#### Information provided ####

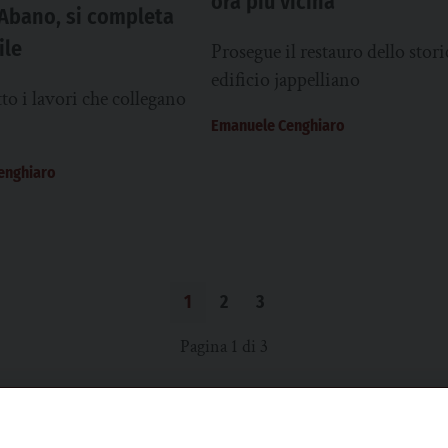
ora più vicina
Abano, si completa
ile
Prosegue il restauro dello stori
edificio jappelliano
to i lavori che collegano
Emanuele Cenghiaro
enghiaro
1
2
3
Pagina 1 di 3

####
#### Information provided ####

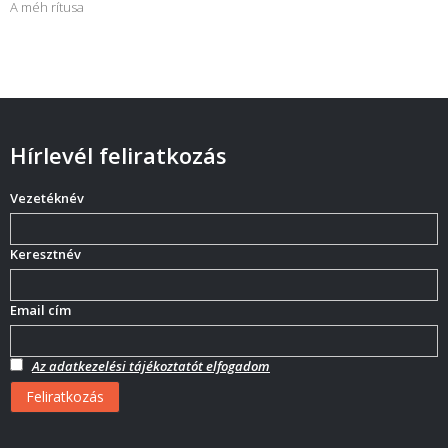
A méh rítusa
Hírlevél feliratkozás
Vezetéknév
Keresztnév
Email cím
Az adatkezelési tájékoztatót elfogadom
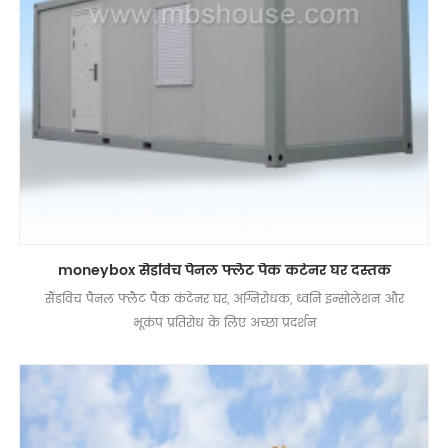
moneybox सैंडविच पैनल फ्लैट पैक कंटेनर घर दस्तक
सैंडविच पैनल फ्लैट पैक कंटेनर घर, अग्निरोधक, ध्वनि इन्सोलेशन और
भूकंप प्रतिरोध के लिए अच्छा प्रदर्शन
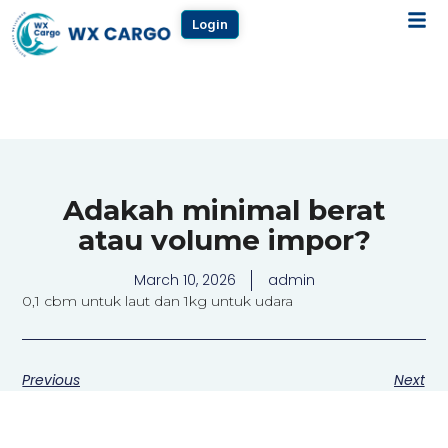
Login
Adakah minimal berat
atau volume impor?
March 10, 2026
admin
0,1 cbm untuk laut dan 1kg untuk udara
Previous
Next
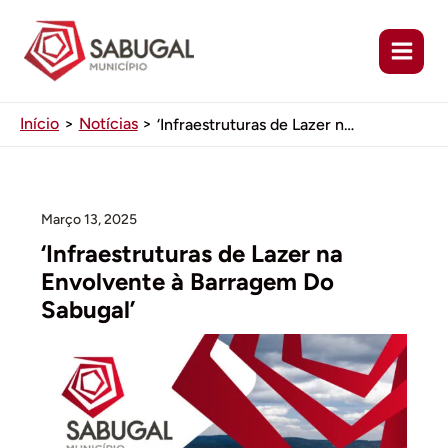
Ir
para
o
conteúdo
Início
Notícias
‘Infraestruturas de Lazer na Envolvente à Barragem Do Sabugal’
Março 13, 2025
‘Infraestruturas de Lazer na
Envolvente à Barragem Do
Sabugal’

####
#### Information provided ####

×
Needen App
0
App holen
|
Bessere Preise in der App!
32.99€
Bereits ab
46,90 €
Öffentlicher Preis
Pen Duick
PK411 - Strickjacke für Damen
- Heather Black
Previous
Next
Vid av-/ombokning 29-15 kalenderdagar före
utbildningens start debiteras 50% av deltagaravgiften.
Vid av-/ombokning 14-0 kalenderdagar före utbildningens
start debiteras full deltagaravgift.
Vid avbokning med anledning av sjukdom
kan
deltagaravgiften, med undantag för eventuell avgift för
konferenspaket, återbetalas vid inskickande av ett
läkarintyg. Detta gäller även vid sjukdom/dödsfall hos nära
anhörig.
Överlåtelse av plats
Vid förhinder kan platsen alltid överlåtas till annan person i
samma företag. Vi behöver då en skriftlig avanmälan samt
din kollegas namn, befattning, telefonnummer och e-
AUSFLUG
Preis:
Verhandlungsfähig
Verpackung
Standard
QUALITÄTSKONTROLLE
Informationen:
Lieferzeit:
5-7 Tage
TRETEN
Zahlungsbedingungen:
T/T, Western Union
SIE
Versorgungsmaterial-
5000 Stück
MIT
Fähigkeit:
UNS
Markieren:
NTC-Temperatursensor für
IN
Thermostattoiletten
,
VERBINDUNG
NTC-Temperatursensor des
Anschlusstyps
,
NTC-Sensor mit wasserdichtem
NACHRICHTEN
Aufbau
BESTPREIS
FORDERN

####

Task:
Where does the word "ombokning" appear in the listing? List each line that holds it.

Output of the task:
Vid av-/ombokning 29-15 kalenderdagar före
Vid av-/ombokning 14-0 kalenderdagar före utbildningens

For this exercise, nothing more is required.